Quand on put penser qu’il était « à point », la belle Henriette l’invita à la rejoindre à Malesherbes, et là, elle fit connaître les « conditions » posées par les siens à sa reddition : cent mille écus d’or, une terre, un titre de marquise et, pour couronner le tout, une promesse de mariage écrite… Ce dernier article hérisse Henri. Il accepte le reste mais pour la promesse de mariage, il allègue qu’il ne peut courir le risque d’un mariage stérile. Et l’on en vient à un compromis : la promesse de mariage sera valable si Henriette est enceinte dans les six mois et si, dans l’année 1600, elle donne un garçon à la Couronne.
Sully note dans ses Mémoires que, le roi lui ayant montré le papier fatal, il s’en empara et le déchira :
— Es-tu fou ? s’écria Henri.
— Oui, répondit Sully, mais je ne suis pas le seul en France.
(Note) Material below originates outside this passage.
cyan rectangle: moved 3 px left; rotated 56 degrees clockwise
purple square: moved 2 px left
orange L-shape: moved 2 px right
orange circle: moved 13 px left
Alors, sans rien ajouter, le roi monte dans son cabinet, écrit une seconde promesse toute pareille à la première, repasse devant son ministre comme s’il ne le voyait pas, demande ses chevaux et se précipite à Malesherbes où il s’enferme avec sa bien-aimée durant trois jours entiers. Il s’agissait de mettre sans attendre l’enfant en chantier.